= About this task =
Determine which lines of the records include the word "contiene", and copy them.

##########

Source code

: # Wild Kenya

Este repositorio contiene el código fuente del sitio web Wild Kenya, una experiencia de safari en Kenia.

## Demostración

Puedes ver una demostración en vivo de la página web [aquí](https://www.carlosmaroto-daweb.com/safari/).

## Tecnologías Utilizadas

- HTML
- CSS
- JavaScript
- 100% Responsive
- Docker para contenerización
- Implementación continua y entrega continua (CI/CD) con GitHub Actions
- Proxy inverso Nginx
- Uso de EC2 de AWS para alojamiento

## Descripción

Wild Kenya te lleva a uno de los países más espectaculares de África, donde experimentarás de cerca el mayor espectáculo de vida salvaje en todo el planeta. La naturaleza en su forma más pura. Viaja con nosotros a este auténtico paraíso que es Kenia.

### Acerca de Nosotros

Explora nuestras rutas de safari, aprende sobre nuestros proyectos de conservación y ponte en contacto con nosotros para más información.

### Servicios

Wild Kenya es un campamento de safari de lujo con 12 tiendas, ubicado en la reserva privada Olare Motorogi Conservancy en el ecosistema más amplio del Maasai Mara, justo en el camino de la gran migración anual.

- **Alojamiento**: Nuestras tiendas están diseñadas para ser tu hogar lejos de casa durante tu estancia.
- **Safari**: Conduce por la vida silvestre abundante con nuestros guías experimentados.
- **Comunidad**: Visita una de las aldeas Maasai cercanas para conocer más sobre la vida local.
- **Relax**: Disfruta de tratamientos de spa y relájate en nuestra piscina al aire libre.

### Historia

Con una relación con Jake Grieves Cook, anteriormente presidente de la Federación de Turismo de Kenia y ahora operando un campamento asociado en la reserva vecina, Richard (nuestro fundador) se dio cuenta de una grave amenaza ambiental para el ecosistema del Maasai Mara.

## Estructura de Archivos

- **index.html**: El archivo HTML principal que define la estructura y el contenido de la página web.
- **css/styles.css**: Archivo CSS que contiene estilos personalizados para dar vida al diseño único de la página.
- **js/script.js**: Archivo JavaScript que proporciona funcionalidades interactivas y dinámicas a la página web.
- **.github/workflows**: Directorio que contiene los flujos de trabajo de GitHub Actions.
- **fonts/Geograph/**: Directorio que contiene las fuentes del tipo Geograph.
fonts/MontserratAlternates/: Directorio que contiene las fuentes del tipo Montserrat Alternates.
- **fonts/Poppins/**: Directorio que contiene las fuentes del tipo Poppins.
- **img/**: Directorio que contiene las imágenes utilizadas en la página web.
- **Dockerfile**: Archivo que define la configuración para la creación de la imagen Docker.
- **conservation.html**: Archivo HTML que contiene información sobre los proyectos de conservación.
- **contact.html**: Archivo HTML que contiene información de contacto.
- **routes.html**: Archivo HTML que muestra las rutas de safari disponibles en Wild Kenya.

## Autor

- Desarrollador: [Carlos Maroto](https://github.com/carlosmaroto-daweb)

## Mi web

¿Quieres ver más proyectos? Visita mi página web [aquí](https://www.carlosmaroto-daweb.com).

##########

= Written solution =
Este repositorio contiene el código fuente del sitio web Wild Kenya, una experiencia de safari en Kenia.
- **css/styles.css**: Archivo CSS que contiene estilos personalizados para dar vida al diseño único de la página.
- **.github/workflows**: Directorio que contiene los flujos de trabajo de GitHub Actions.
- **fonts/Geograph/**: Directorio que contiene las fuentes del tipo Geograph.
fonts/MontserratAlternates/: Directorio que contiene las fuentes del tipo Montserrat Alternates.
- **fonts/Poppins/**: Directorio que contiene las fuentes del tipo Poppins.
- **img/**: Directorio que contiene las imágenes utilizadas en la página web.
- **conservation.html**: Archivo HTML que contiene información sobre los proyectos de conservación.
- **contact.html**: Archivo HTML que contiene información de contacto.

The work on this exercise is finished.